The Rogerses are far from alone. This reality hit home for Sheanna at an Alameda County Board of Supervisors meeting in July 2022 that was jam-packed with small-scale landlords urging their elected representatives to amend the eviction ban so they could at least deal with renters whose problems pre-date the pandemic. But as one property owner after another told their heartbreaking stories, Sheanna knew the board would not budge either.
“I started thinking to myself, ‘Is there not one person who sits on this board who owns a property?’” muses Sheanna.
“The way these eviction bans work is brutal,” explains PLF attorney Jonathan Houghton. “Renters can refuse to pay rent. They can engage in criminal conduct. They can have a meth lab and nothing can be done to evict them. If Sheanna were to lose her home in a bank foreclosure, the bank can’t get her renter out either. Nobody can.”

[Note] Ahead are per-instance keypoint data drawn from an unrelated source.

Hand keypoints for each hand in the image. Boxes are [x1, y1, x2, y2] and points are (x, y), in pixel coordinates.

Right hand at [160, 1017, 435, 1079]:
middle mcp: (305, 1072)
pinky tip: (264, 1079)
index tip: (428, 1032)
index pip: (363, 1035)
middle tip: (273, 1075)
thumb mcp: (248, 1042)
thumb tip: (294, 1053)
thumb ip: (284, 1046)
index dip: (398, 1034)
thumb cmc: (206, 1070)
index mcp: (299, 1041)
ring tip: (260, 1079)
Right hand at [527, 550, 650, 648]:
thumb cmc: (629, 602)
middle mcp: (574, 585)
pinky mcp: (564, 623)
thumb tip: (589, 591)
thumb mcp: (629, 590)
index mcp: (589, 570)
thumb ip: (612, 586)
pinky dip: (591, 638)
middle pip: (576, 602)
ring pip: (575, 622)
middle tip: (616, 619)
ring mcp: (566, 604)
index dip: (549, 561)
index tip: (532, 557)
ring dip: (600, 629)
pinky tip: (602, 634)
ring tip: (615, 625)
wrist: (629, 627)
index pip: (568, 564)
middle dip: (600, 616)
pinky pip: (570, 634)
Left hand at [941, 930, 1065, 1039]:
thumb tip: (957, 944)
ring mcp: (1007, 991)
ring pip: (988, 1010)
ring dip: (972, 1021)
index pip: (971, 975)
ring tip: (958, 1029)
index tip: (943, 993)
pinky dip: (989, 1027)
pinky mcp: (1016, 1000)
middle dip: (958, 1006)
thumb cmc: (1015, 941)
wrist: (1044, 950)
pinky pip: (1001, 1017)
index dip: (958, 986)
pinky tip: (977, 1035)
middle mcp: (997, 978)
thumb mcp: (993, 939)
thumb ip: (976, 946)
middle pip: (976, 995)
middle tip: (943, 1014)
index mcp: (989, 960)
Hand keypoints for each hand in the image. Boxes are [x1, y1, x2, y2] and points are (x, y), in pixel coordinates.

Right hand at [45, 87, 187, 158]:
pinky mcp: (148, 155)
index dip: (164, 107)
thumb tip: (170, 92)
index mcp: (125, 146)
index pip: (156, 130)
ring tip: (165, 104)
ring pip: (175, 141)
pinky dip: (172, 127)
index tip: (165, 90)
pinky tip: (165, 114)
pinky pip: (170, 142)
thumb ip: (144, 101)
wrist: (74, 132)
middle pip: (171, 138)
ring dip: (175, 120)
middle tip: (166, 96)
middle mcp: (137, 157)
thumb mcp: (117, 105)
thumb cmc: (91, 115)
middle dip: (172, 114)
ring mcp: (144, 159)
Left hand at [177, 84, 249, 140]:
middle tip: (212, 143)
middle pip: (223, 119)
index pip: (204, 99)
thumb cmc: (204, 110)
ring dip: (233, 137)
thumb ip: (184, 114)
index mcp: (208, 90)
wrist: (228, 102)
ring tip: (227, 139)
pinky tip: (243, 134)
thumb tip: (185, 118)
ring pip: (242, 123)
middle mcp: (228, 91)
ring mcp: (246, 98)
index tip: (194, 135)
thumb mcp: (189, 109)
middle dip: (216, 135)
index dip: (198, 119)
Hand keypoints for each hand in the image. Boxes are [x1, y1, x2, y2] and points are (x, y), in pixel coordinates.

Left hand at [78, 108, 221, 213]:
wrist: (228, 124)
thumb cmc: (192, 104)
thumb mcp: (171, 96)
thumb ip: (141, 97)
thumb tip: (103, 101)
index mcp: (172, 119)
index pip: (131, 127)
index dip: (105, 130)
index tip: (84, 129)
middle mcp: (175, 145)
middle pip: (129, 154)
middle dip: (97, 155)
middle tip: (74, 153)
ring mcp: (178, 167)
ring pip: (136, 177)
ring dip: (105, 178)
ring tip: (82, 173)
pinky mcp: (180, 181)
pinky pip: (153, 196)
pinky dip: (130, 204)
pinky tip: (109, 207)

“I can’t get him out of my house and I own the house,” says Sheanna.
“It’s been said that the American Dream is almost impossible for many black people, period. Well, we worked hard to achieve our American Dream and now it seems like the government has stolen it from us.”
Eviction bans are not only unfair, they’re also immoral. The government shouldn’t favor occupants over owners and force property owners to bear the full cost of that preference.
Furthermore, entitling someone to live on another person’s property irrespective of bad or unlawful actions is no different from a government physically invading and occupying the property. And it’s just as unconstitutional. The Takings Clause protects the right to possess what you own. Broad eviction bans unlawfully transfer that right from owners to the government and, in turn, to renters.
Represented at no charge by PLF, Sheanna, along with five other rental property owners and the nonprofit Housing Providers of America, are challenging eviction bans in a federal lawsuit. A win will restore their right to reclaim their property from government-sanctioned squatters and end what Sheanna and Karl call “an emotional and financial disaster.”
“I never thought something like this could ever be allowed. Not for taxpayers who are productive members of society and who are always there for our community,” she says. “It’s unjust.”